--- start DATA SHOWN ---

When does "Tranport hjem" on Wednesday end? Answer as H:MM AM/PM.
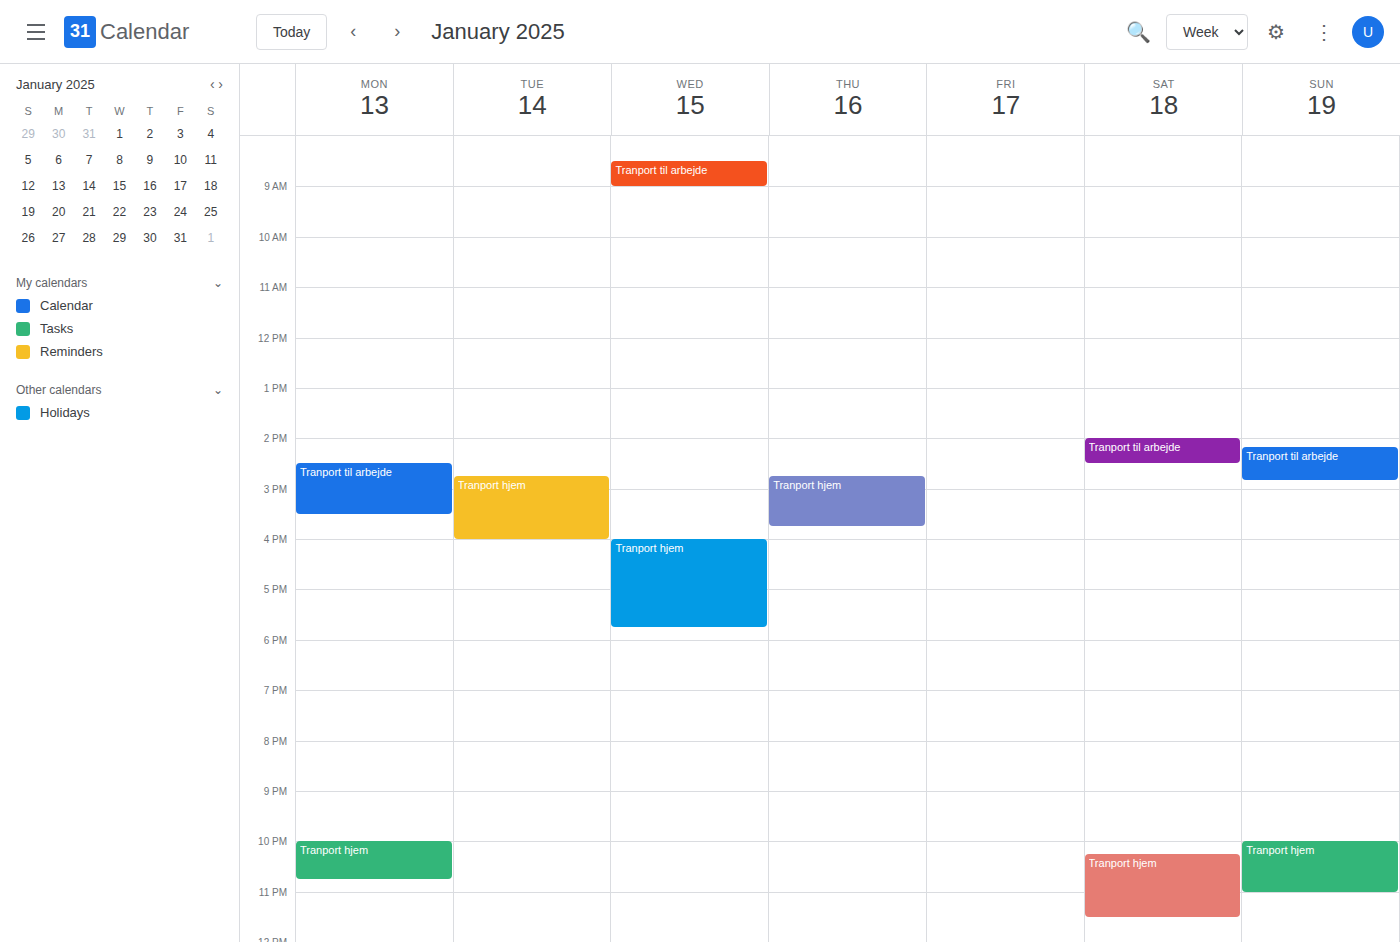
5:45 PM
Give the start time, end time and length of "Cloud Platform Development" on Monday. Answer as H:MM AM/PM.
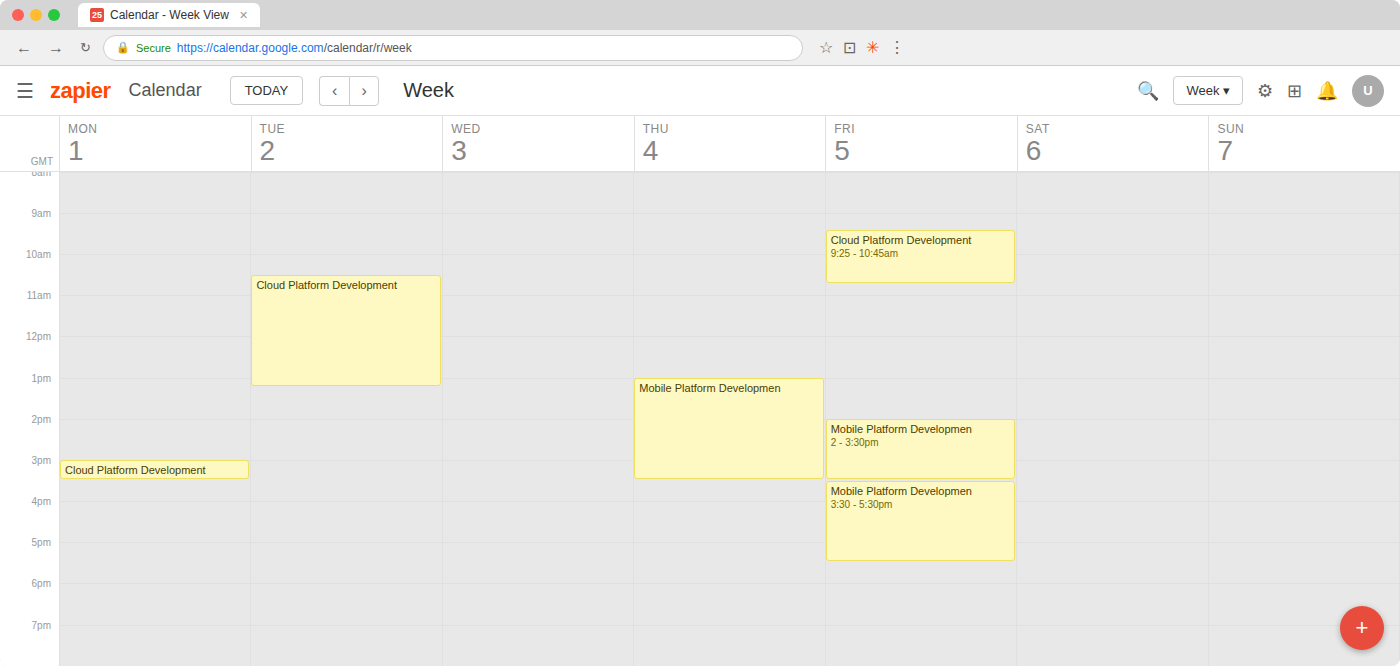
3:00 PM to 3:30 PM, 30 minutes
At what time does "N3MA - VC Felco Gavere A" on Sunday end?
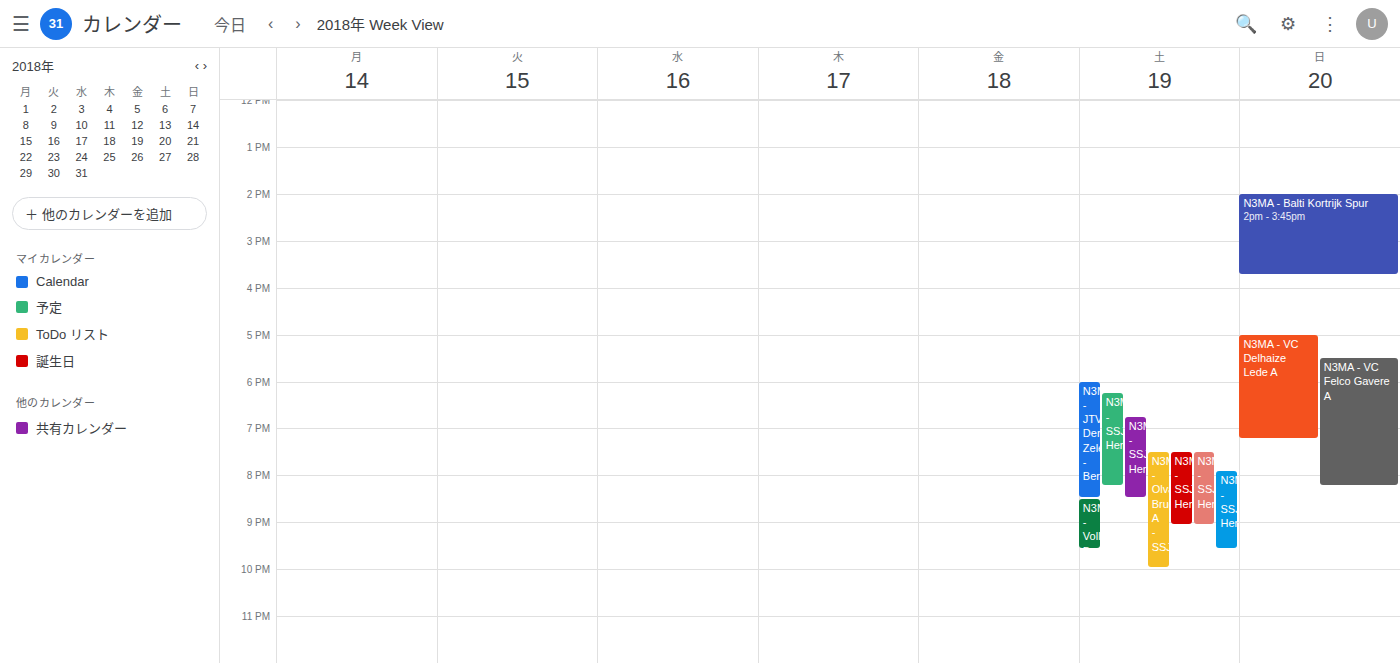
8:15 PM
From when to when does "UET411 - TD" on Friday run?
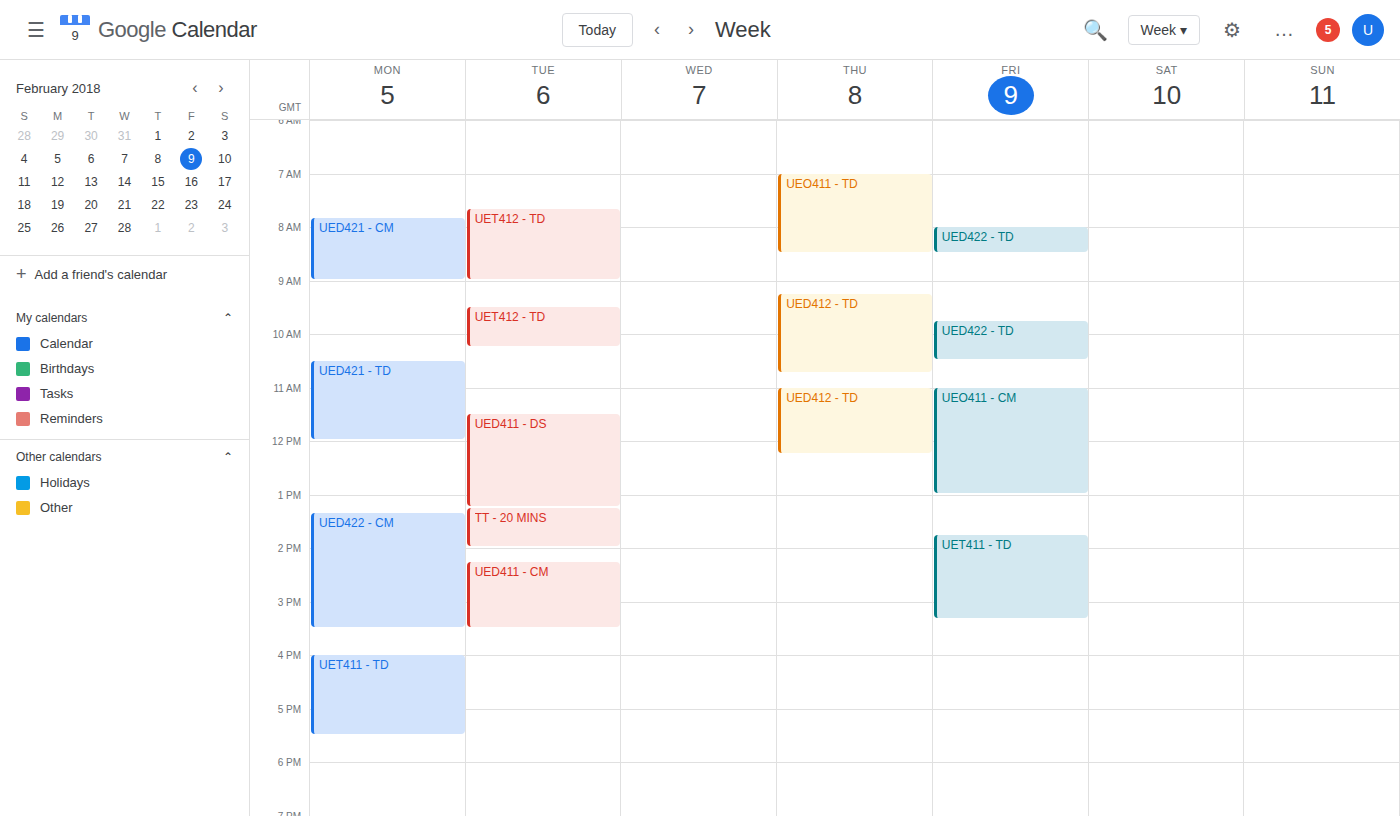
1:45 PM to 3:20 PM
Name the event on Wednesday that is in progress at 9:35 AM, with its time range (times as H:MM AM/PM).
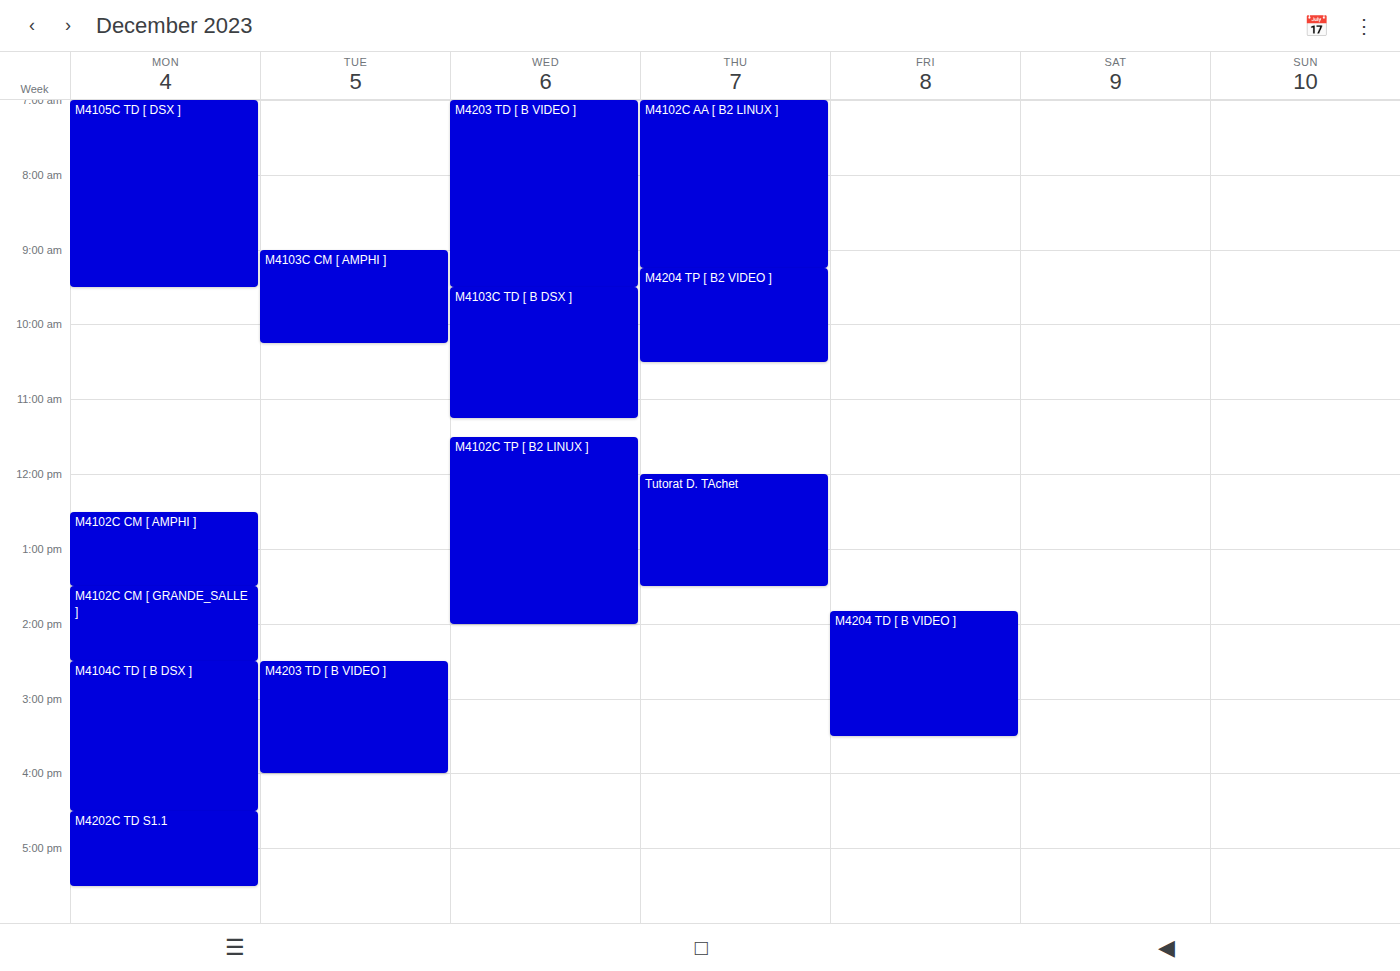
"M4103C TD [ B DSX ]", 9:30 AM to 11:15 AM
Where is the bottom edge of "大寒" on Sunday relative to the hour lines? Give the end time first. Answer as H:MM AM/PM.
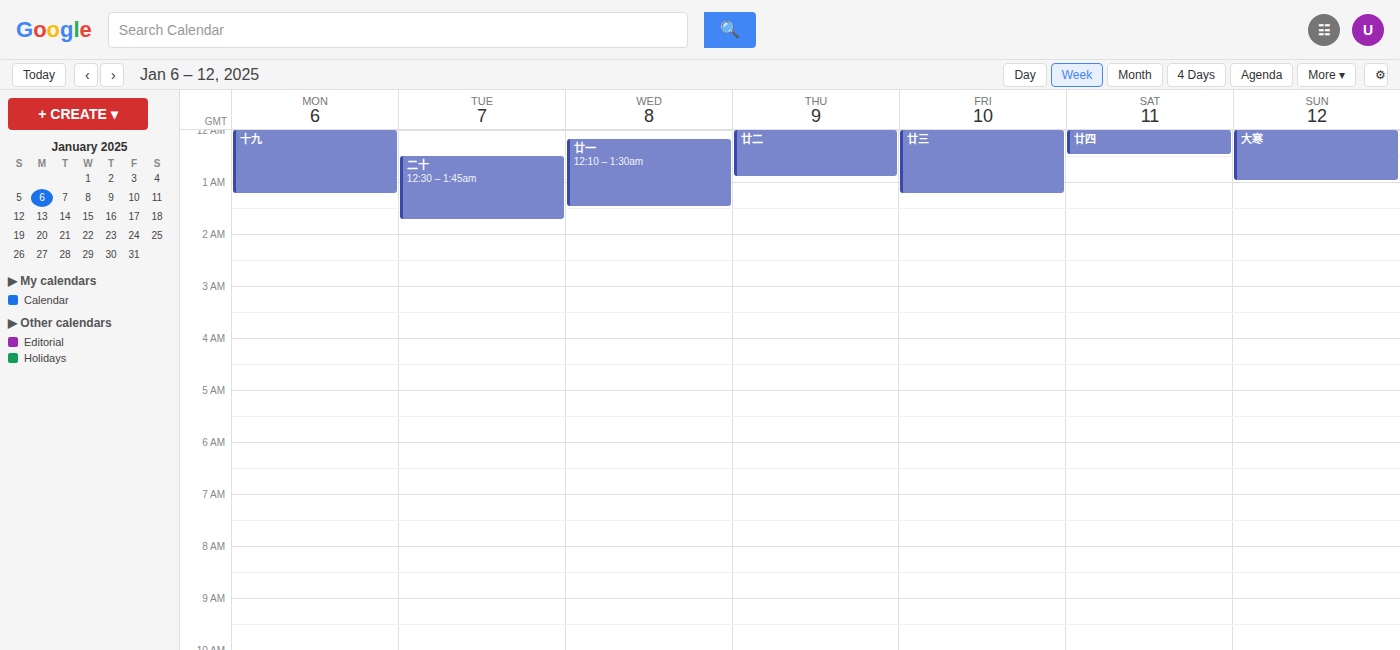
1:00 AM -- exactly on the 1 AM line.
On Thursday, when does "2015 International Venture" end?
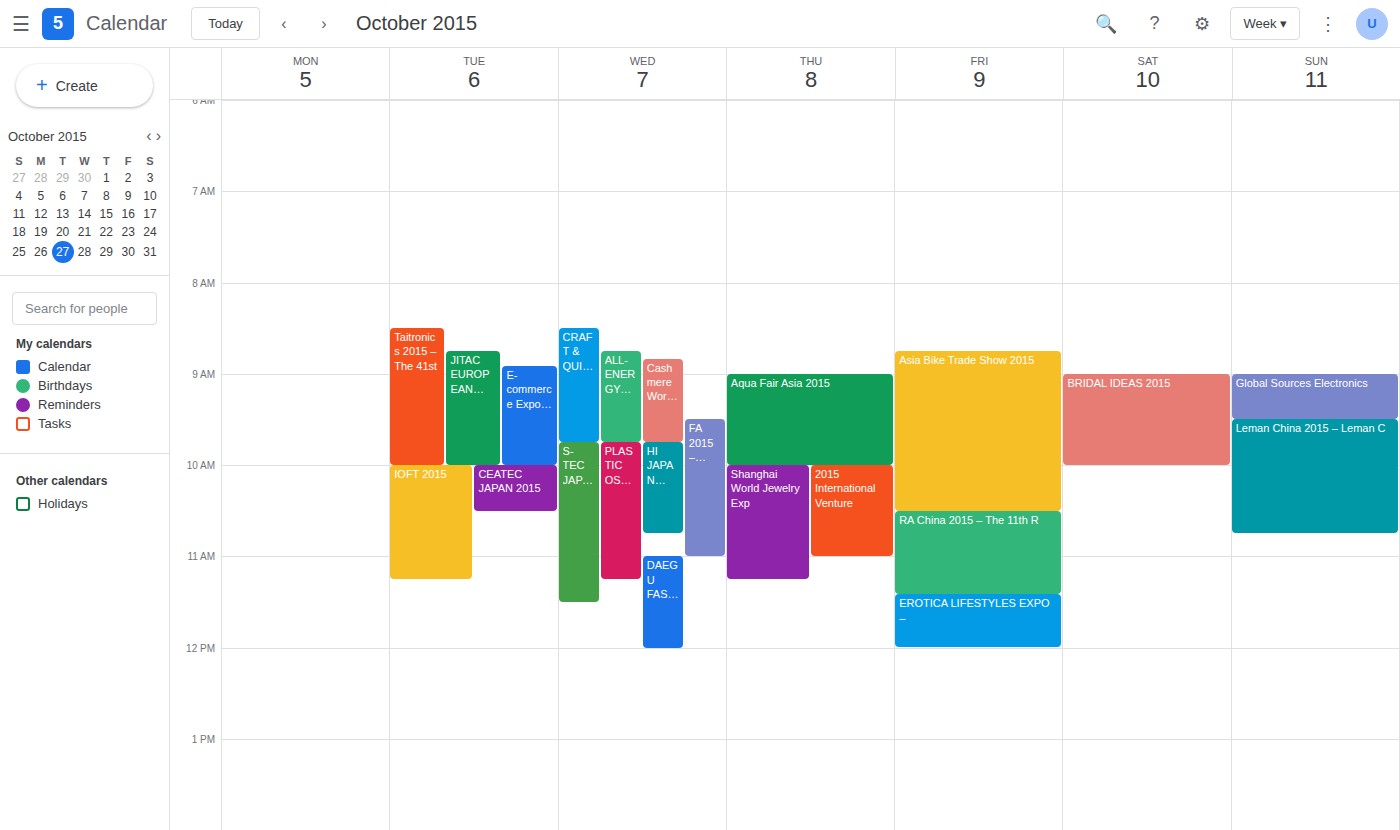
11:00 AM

--- end DATA SHOWN ---

## WHAT YOU HAVE TO DO
Convert the records above into a two-column CSV with the header row record_text,answer and one row per record. Put each record's text and its answer in a single quoted field, replace any line breaks with spaces, and omit the pictures.

## WRITTEN RESPONSE
record_text,answer
"When does ""Tranport hjem"" on Wednesday end? Answer as H:MM AM/PM.","5:45 PM"
"Give the start time, end time and length of ""Cloud Platform Development"" on Monday. Answer as H:MM AM/PM.","3:00 PM to 3:30 PM, 30 minutes"
"At what time does ""N3MA - VC Felco Gavere A"" on Sunday end?","8:15 PM"
"From when to when does ""UET411 - TD"" on Friday run?","1:45 PM to 3:20 PM"
"Name the event on Wednesday that is in progress at 9:35 AM, with its time range (times as H:MM AM/PM).","""M4103C TD [ B DSX ]"", 9:30 AM to 11:15 AM"
"Where is the bottom edge of ""大寒"" on Sunday relative to the hour lines? Give the end time first. Answer as H:MM AM/PM.","1:00 AM -- exactly on the 1 AM line."
"On Thursday, when does ""2015 International Venture"" end?","11:00 AM"